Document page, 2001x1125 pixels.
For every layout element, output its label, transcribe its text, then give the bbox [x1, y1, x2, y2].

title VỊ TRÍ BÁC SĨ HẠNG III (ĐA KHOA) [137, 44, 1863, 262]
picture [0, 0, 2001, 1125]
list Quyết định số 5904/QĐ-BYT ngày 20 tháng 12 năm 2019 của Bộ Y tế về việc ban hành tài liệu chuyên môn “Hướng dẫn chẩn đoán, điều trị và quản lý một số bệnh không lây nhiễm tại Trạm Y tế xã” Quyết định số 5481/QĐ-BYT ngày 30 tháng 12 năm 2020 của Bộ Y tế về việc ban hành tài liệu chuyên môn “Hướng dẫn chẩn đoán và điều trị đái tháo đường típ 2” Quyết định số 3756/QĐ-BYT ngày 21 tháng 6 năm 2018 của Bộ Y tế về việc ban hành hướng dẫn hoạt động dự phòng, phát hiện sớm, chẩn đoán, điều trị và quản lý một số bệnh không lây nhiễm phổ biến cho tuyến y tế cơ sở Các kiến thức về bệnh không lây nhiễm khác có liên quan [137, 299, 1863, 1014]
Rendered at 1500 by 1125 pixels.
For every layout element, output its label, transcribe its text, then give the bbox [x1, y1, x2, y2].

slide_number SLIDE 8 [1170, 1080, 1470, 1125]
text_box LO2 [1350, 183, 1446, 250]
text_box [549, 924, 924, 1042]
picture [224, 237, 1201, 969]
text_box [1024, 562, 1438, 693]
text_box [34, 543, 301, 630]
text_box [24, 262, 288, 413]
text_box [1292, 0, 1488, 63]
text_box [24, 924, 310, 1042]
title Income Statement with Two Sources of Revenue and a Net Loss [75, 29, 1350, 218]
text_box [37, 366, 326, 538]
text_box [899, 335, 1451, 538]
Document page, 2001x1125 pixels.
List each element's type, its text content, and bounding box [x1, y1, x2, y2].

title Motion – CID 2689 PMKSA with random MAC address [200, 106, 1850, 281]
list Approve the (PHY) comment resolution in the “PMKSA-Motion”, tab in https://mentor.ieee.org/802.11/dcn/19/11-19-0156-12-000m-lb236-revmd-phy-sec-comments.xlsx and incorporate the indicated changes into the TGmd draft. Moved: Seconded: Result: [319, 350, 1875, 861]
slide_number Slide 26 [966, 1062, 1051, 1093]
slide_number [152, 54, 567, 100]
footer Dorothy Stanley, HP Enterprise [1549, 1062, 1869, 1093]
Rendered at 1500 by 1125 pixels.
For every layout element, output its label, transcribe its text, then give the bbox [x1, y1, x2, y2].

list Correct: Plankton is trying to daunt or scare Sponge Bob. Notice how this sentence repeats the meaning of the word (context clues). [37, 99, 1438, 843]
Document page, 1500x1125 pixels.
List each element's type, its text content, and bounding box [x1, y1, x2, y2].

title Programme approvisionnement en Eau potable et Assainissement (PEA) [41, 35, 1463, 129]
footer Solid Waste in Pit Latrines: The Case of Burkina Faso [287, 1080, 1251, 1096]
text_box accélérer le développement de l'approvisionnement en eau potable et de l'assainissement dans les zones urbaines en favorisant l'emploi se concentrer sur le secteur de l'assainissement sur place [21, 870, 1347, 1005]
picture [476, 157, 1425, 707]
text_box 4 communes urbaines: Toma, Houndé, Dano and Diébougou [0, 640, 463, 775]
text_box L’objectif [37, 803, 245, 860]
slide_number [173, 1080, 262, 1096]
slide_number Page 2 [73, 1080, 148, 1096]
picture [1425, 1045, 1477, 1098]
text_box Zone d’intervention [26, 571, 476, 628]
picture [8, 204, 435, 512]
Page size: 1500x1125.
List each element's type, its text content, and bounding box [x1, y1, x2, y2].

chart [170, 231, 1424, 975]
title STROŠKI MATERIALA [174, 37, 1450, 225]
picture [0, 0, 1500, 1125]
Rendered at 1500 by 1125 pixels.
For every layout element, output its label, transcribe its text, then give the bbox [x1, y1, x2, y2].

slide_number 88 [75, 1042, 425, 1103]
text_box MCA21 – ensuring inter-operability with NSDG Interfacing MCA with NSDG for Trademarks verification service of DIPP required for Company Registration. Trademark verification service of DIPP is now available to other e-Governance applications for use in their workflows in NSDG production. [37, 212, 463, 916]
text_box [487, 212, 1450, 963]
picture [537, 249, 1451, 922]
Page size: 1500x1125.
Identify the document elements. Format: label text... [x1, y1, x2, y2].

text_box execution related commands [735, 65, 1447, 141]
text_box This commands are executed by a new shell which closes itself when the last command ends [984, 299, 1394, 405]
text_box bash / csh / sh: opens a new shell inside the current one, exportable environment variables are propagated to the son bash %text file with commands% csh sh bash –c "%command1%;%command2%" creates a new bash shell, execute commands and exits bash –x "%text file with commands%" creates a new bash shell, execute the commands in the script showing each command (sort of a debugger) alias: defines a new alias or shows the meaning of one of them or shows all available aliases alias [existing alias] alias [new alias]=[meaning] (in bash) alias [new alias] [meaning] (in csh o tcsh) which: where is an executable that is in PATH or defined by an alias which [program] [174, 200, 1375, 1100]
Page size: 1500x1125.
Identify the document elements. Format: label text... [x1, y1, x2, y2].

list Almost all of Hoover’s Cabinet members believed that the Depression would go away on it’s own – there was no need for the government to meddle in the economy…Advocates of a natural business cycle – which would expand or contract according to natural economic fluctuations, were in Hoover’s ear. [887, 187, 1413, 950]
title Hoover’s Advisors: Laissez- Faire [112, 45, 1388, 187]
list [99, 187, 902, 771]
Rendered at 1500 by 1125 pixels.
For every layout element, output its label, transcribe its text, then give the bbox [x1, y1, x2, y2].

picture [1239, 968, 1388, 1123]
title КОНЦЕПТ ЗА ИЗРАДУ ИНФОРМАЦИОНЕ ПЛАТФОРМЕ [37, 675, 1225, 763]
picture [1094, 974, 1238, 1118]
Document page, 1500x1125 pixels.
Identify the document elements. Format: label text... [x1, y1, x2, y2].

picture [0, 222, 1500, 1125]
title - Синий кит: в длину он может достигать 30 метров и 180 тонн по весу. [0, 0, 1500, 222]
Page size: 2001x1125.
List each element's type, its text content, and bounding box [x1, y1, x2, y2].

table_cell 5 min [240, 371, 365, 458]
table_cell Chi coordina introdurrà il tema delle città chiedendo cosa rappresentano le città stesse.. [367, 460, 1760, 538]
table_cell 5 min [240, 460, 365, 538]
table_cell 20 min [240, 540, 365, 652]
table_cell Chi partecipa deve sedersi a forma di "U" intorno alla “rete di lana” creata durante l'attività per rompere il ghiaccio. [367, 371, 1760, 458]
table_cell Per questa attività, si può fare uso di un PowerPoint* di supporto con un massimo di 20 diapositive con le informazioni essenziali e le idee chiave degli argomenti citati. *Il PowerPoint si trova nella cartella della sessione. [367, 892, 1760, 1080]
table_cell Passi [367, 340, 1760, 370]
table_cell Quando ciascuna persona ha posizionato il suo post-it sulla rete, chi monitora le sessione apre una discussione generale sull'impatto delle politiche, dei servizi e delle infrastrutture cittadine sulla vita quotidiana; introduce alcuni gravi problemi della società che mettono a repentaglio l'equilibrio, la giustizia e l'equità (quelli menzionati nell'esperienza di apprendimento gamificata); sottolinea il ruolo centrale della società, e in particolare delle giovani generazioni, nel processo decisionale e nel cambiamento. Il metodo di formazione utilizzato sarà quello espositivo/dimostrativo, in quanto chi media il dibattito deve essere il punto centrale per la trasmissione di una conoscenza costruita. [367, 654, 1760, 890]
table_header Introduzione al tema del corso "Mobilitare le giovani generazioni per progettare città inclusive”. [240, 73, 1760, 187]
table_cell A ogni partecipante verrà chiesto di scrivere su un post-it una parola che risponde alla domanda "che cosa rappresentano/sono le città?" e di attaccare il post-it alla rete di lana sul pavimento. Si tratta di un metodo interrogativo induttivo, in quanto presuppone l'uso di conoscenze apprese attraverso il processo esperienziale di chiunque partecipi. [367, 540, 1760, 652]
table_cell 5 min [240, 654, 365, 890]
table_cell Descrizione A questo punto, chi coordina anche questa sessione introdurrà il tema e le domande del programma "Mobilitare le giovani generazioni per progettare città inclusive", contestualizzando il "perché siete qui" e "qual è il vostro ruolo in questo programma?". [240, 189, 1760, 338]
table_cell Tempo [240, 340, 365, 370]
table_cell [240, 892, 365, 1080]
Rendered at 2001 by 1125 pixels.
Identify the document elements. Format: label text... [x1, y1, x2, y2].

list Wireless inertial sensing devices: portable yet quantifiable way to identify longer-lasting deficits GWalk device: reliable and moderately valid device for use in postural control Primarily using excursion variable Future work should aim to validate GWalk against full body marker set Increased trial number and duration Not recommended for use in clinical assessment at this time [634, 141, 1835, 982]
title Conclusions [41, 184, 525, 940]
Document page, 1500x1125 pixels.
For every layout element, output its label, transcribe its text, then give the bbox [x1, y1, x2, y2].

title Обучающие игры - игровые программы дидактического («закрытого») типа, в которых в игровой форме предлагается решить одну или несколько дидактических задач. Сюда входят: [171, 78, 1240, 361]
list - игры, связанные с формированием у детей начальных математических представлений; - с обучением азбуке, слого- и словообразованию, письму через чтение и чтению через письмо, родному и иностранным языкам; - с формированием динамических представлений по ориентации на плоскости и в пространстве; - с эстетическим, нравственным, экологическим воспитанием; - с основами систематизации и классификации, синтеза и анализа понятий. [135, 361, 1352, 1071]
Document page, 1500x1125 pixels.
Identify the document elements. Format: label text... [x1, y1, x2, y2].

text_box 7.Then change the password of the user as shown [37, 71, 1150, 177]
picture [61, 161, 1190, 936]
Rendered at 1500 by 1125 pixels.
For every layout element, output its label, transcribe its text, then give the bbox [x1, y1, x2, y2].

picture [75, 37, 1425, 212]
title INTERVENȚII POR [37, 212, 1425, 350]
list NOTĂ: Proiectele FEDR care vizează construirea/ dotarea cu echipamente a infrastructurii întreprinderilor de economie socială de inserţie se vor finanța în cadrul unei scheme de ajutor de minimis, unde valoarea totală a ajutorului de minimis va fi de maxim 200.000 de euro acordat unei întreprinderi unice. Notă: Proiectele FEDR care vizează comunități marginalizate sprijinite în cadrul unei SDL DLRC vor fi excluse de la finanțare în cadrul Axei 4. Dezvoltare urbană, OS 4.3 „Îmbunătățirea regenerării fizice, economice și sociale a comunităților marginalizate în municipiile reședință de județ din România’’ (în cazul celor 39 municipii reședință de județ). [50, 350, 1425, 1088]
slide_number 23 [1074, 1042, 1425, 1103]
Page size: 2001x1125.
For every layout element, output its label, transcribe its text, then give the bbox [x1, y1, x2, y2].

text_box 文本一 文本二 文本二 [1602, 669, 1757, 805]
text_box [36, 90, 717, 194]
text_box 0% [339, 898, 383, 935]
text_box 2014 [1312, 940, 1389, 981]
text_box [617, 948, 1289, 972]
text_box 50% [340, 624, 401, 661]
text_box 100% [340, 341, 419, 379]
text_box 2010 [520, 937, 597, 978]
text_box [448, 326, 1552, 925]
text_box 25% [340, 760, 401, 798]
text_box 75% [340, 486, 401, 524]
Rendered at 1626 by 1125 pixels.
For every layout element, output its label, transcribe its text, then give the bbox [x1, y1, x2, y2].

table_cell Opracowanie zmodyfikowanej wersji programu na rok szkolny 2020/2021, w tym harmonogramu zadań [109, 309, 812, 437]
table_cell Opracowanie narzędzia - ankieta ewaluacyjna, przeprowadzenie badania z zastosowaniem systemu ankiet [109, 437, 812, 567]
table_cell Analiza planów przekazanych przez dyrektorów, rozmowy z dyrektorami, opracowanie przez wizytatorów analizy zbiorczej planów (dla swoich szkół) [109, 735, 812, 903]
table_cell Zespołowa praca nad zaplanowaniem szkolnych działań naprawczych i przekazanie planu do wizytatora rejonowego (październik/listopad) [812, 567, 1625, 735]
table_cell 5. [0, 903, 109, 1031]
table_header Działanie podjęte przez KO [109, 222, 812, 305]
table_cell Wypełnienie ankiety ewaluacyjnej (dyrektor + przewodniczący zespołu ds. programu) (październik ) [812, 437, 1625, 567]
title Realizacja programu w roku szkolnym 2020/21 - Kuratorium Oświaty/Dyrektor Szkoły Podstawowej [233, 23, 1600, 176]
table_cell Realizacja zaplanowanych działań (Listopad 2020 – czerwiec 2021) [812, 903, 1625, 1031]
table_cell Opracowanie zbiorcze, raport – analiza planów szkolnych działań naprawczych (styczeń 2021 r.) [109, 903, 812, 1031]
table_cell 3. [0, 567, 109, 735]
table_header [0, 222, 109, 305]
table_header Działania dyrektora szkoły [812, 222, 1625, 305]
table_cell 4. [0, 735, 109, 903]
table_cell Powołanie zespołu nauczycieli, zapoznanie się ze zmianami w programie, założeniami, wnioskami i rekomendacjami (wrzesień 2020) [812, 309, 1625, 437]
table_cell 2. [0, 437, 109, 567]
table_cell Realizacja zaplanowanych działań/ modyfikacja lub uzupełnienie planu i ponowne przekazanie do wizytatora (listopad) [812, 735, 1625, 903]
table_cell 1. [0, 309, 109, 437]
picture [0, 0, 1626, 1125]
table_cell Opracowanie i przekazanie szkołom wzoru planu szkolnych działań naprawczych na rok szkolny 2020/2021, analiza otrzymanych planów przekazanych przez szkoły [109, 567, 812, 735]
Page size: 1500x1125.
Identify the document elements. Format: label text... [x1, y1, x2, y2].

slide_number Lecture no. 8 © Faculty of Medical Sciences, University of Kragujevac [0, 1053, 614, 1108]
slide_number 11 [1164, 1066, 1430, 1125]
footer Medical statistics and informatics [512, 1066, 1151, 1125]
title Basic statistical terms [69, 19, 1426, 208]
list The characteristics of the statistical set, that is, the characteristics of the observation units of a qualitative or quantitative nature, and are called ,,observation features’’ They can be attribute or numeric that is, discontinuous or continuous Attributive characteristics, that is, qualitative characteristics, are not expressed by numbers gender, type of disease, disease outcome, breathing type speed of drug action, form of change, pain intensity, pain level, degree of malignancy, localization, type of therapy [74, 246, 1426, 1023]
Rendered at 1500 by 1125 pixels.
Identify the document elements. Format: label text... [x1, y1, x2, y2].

*ABOUT THIS EXERCISE*
Copy exactly the lines from the top of the entries through the line with "text_box [37, 366, 326, 538]" in it, please, keeping both ends and adding nothing.

*RESPONSE*
Document page, 2001x1125 pixels.
For every layout element, output its label, transcribe its text, then give the bbox [x1, y1, x2, y2].

title VỊ TRÍ BÁC SĨ HẠNG III (ĐA KHOA) [137, 44, 1863, 262]
picture [0, 0, 2001, 1125]
list Quyết định số 5904/QĐ-BYT ngày 20 tháng 12 năm 2019 của Bộ Y tế về việc ban hành tài liệu chuyên môn “Hướng dẫn chẩn đoán, điều trị và quản lý một số bệnh không lây nhiễm tại Trạm Y tế xã” Quyết định số 5481/QĐ-BYT ngày 30 tháng 12 năm 2020 của Bộ Y tế về việc ban hành tài liệu chuyên môn “Hướng dẫn chẩn đoán và điều trị đái tháo đường típ 2” Quyết định số 3756/QĐ-BYT ngày 21 tháng 6 năm 2018 của Bộ Y tế về việc ban hành hướng dẫn hoạt động dự phòng, phát hiện sớm, chẩn đoán, điều trị và quản lý một số bệnh không lây nhiễm phổ biến cho tuyến y tế cơ sở Các kiến thức về bệnh không lây nhiễm khác có liên quan [137, 299, 1863, 1014]
Rendered at 1500 by 1125 pixels.
For every layout element, output its label, transcribe its text, then give the bbox [x1, y1, x2, y2].

slide_number SLIDE 8 [1170, 1080, 1470, 1125]
text_box LO2 [1350, 183, 1446, 250]
text_box [549, 924, 924, 1042]
picture [224, 237, 1201, 969]
text_box [1024, 562, 1438, 693]
text_box [34, 543, 301, 630]
text_box [24, 262, 288, 413]
text_box [1292, 0, 1488, 63]
text_box [24, 924, 310, 1042]
title Income Statement with Two Sources of Revenue and a Net Loss [75, 29, 1350, 218]
text_box [37, 366, 326, 538]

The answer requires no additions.